#### Prompt
Each line below with the word "jest" needs to be copied.

#### Input
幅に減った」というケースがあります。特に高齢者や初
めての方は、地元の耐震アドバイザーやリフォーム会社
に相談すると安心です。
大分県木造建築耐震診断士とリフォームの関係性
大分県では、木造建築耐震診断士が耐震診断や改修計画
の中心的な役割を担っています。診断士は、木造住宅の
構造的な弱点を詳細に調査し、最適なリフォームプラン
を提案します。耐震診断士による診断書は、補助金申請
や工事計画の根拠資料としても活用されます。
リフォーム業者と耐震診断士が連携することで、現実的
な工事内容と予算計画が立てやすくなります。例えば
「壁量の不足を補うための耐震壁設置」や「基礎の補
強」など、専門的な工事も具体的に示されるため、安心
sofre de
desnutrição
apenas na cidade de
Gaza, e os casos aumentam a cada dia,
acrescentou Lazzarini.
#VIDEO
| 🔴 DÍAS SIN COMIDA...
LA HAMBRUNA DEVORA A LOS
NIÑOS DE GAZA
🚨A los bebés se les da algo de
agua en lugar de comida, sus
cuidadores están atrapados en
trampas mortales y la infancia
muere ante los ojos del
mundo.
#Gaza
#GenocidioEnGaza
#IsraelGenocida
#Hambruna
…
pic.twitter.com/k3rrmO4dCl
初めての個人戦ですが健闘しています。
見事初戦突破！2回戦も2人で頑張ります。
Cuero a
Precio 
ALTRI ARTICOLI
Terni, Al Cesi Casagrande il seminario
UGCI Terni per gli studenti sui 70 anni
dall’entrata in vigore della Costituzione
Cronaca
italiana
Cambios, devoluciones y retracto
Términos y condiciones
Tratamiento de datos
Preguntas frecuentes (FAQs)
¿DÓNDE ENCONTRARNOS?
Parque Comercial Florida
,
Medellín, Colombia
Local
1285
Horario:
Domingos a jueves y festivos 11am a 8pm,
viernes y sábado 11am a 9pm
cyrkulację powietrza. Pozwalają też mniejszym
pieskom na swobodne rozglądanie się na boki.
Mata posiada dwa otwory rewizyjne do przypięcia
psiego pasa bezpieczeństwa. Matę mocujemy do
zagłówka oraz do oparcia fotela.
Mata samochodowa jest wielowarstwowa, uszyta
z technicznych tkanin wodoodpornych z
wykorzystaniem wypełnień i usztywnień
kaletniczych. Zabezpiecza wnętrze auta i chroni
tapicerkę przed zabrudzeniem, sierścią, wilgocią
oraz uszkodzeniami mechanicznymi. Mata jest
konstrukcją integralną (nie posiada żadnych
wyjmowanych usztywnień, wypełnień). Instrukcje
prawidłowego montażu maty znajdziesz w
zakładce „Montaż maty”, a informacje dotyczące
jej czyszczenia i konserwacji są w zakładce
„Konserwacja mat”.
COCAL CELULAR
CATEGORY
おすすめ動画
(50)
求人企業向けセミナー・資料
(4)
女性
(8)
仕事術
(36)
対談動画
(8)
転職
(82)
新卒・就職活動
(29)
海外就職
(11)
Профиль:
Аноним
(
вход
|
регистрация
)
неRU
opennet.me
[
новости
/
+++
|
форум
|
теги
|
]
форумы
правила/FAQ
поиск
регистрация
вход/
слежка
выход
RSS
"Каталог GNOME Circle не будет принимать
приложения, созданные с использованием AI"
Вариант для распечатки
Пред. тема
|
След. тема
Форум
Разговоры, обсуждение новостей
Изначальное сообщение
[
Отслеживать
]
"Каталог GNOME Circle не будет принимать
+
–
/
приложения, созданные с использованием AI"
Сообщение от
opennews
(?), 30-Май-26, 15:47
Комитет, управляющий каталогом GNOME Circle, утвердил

#### Problem solution
Mata samochodowa jest wielowarstwowa, uszyta
oraz uszkodzeniami mechanicznymi. Mata jest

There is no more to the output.